▶ [Lesetext]
•••
Susan Namangale

Im Mai 2022 interviewte ich Susan Namangale, die Präsidentin des Schachverbandes von Malawi (Afrika). Im August 2022 erschien dann die Zusammenfassung des Interviews im Schachmagazin64.

Hier kommt der Interviewtext:


SUSAN NAMangale, die queen of lilongwe

Susan Namangale ist die einzige weibliche Präsidentin eines afrikanischen Schachverbandes. In ihrem Heimatland Malawi hat sie sich in der gesamten Sportwelt einen Namen als erfolgreiche Führungspersönlichkeit gemacht. Michael Busse hat sie anlässlich des „Year of Woman in Chess” für den FIDE Podcast interviewt.

Frau Namangale, Sie leben in Malawi, einem afrikanischen Land. Können Sie uns Ihre Heimat etwas näher beschreiben?
Gerne. Ich bin sehr stolz darauf, aus Malawi zu kommen. Malawi wird auch „the warm heart of Africa” genannt, wegen der Freundlichkeit seiner Menschen. Unser wunderschöner Malawisee mit seinen sauberen Stränden ist der neuntgrößte See
der Welt. Ich komme aus Lilongwe, der Hauptstadt. Lilongwe ist absolut liebenswert. Der Lebensstil dort ist sehr entspannt. Vor allem aber ist Malawi ein friedliches Land.
•••
▶ [Aufgeführte Einträge]
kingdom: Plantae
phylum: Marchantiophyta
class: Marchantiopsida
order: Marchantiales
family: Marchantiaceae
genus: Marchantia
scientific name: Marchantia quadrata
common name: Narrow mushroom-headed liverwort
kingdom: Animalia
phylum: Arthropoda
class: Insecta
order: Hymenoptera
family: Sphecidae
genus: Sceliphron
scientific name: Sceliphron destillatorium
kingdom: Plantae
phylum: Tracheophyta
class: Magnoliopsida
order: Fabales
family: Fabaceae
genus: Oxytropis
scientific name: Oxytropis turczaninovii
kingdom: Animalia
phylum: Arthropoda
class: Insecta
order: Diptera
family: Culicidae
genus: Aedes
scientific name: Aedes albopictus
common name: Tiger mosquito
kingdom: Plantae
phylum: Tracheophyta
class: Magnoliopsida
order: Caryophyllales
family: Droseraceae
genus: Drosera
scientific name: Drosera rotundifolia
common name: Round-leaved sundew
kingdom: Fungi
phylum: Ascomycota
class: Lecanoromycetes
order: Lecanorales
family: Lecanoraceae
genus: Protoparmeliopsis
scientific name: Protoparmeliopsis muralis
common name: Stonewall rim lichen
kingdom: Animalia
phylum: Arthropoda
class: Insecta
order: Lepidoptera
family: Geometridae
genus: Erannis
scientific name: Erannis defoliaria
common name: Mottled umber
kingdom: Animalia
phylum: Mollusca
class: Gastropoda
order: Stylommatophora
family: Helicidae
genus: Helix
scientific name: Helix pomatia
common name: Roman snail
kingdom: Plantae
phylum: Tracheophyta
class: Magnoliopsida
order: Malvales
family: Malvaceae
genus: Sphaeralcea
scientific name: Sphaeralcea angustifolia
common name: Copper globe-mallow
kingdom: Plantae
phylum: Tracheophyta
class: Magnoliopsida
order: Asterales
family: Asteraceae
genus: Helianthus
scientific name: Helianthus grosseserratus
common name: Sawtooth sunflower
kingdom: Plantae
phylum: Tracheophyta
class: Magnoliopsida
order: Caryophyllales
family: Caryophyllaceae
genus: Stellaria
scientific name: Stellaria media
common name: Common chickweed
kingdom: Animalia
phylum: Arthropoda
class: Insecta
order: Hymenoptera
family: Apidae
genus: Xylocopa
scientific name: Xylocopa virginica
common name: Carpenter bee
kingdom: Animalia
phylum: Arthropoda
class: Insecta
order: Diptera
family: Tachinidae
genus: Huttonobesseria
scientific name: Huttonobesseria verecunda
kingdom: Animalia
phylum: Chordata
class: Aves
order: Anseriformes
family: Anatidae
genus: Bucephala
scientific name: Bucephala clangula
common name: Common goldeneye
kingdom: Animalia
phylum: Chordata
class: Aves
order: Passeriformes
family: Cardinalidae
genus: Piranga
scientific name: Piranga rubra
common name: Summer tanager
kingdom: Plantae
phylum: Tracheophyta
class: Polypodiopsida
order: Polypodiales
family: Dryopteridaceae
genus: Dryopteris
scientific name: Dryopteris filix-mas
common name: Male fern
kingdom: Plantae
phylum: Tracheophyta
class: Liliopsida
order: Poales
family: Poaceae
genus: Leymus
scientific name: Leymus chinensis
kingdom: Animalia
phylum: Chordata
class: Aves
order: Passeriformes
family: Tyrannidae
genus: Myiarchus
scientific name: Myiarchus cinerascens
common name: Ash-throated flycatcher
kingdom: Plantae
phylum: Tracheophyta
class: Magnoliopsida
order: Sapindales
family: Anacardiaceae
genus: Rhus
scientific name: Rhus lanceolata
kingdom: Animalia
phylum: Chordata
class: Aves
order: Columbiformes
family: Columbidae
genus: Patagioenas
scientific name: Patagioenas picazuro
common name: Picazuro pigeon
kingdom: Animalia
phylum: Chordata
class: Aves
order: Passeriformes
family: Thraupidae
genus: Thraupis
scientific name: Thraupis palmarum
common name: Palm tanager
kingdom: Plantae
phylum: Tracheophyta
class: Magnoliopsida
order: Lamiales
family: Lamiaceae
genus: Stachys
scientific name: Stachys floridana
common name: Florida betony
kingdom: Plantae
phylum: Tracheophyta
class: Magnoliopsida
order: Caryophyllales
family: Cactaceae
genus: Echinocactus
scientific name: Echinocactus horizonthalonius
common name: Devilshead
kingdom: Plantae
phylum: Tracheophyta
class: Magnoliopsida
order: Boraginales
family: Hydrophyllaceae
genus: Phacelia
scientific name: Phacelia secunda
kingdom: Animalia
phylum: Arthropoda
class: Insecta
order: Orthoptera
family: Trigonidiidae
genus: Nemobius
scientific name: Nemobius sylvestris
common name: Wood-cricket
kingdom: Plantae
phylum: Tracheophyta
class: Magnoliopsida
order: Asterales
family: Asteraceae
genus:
•••
▶ [Schriftliche Aufgabe A] Übertragen Sie diesen Satz aus dem Interview mit Susan Namangale ins Englische: „Susan Namangale ist die einzige weibliche Präsidentin eines afrikanischen Schachverbandes.“
▶ [Schriftliche Aufgabe B] Schreiben Sie das Interview mit Susan Namangale im Anschluss an seinen letzten Satz weiter.

▶ [Schriftliche Antwort A] Susan Namangale is the only female president of an African chess federation.

▶ [Schriftliche Antwort B]
Ihre schachliche Laufbahn begann angeblich mit einer Taschengeldspende.
Es freut mich, dass Sie diese kleine Geschichte kennen. Das führt mich über dreißig Jahre zurück. Eines Tages kam meine Schwester von der Schule mit einem Schachbrett nach Hause. Von dieser Sekunde an war ich im Schachfieber. An der
High School gab es dann einen Schachclub mit fünf Kindern, der aber nur über ein einziges Schachbrett verfügte. Ich dachte mir: „Alle Kinder müssten Schach spielen dürfen.” Darum entschied ich, von meinem kleinen Taschengeld zwei weitere Schachbretter zu kaufen und der Schule zu spenden.

Im Leben ist es eben wie im Schach: bisweilen muss man etwas opfern, um die Dinge voran zu bringen. Aber lassen Sie uns in die Gegenwart springen. Sind Sie zusammen mit dem Team von Malawi bei der Schacholympiade in Indien vertreten?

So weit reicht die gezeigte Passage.